Les entreprises de désinsectisation reçoivent désormais des appels d’urgence pour des nids de frelons en novembre, des signalements de moustiques tigres actifs en plein automne, des proliférations de blattes en plein hiver. L’imprévisibilité devient la norme, forçant les professionnels à maintenir une disponibilité permanente et à renoncer aux traditionnelles périodes creuses qui permettaient l’entretien du matériel et la formation.
L’Agence Régionale de Santé Auvergne-Rhône-Alpes, dans son bilan 2024 sur le moustique tigre, insiste sur la nécessité d’une surveillance continue. En 2024, les premières détections ont eu lieu dès juin, avec 1 192 communes infestées (+127 nouvelles communes par rapport à l’année précédente). Face à une telle dynamique d’expansion, les stratégies purement réactives montrent leurs limites.
La prévention devient le maître-mot. Mais prévenir suppose de connaître les nouvelles espèces qui s’installent, leurs cycles biologiques modifiés par le climat, leurs comportements émergents. Les professionnels doivent désormais se former aux espèces exotiques : moustique tigre, frelon asiatique, punaise diabolique, phlébotomes… Des nuisibles dont certains ignoraient jusqu’au nom il y a quinze ans.
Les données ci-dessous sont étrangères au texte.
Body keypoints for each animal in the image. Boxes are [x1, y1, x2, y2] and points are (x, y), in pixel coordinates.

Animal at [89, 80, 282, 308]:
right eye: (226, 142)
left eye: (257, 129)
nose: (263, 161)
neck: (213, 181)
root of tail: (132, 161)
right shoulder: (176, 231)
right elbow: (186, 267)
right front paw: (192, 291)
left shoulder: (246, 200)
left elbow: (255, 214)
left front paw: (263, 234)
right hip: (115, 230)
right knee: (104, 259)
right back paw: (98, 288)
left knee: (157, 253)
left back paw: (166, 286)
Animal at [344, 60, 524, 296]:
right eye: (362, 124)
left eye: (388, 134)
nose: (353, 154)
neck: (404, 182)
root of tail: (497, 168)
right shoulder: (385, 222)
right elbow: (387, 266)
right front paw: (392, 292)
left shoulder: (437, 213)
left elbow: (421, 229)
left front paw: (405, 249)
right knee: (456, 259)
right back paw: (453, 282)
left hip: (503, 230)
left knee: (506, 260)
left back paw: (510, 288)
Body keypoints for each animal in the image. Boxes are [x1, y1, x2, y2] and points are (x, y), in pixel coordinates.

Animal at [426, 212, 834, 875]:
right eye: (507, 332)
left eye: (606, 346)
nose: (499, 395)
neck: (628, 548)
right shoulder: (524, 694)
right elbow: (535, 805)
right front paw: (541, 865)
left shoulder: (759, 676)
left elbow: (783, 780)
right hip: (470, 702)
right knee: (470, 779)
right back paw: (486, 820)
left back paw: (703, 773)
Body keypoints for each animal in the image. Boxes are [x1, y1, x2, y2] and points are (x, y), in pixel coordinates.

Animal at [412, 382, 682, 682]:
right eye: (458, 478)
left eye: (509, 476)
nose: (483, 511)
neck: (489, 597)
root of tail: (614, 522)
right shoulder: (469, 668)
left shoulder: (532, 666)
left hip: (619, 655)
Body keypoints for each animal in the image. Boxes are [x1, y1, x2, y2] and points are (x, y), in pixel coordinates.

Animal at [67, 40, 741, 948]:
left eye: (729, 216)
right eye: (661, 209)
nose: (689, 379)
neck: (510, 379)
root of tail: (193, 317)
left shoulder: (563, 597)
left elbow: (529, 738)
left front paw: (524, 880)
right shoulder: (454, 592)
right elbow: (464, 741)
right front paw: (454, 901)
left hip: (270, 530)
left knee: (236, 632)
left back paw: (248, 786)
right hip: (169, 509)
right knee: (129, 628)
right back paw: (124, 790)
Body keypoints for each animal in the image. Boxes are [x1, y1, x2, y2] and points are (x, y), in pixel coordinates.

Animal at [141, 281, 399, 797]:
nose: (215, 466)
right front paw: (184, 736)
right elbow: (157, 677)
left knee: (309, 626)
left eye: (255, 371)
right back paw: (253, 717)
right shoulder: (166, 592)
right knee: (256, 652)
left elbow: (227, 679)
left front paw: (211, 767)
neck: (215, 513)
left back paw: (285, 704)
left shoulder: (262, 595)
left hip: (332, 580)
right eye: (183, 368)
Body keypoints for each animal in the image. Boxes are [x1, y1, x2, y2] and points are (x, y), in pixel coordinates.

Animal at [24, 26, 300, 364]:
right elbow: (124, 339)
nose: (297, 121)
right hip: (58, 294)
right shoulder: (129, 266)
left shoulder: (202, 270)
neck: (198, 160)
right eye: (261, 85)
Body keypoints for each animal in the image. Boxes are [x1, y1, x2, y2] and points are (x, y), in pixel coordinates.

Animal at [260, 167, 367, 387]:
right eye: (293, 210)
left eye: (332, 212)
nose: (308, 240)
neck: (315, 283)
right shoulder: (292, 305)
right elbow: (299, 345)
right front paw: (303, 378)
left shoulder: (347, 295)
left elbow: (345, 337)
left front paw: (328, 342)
La collaboration avec les autorités sanitaires se renforce. Les ARS multiplient les campagnes d’information, les protocoles de signalement et les partenariats avec les entreprises locales. Les professionnels deviennent des acteurs de santé publique, maillons essentiels de la détection précoce des espèces vectrices et des foyers épidémiques. Cette dimension sanitaire transforme progressivement un métier longtemps perçu comme purement technique en une activité à forte responsabilité collective.
Les enjeux dépassent largement le simple confort. Avec plus de 97% de la population de PACA exposée au moustique tigre et l’apparition de cas autochtones de dengue et chikungunya dans des départements jusqu’ici épargnés (Drôme, Corse-du-Sud, Occitanie ouest), la France métropolitaine devient une zone à risque arboviroses. Les professionnels sont en première ligne pour contenir ces menaces.
Mais cette montée en compétence a un coût. Formation continue, matériel spécialisé, veille épidémiologique, interventions plus fréquentes et moins planifiables : les entreprises doivent adapter leurs modèles économiques. Certaines plaident pour une reconnaissance officielle de leur rôle dans la prévention sanitaire, avec des financements publics à la hauteur des enjeux.
Les collectivités territoriales, elles aussi, revoient leurs stratégies. Les communes infestées par la processionnaire du pin déploient des traitements préventifs à l’automne, avant la descente des chenilles au printemps. Les régions côtières renforcent les budgets des EID pour maintenir la pression sur les populations de moustiques, malgré les incertitudes climatiques qui rendent les prévisions hasardeuses.
L’adaptation passe aussi par l’innovation. Pièges connectés pour la surveillance du moustique tigre, modélisations prédictives croisant météo et dynamiques de populations, lutte biologique contre le frelon asiatique… Les solutions se multiplient, mais peinent encore à passer à l’échelle face à l’ampleur du phénomène.
Une certitude demeure : le changement climatique a redistribué les cartes du risque parasitaire en France. Les hivers doux, les étés caniculaires, les printemps précoces et les automnes prolongés ont aboli les frontières historiques entre espèces du sud et espèces du nord, entre nuisibles saisonniers et nuisibles permanents.
Pour les professionnels de Solution Nuisible comme pour l’ensemble de la filière, l’enjeu n’est plus de s’adapter à un climat stable et prévisible, mais d’anticiper un avenir où l’imprévu sera la règle. Un défi qui exigera expertise, réactivité et collaboration renforcée avec l’ensemble des acteurs de la santé publique.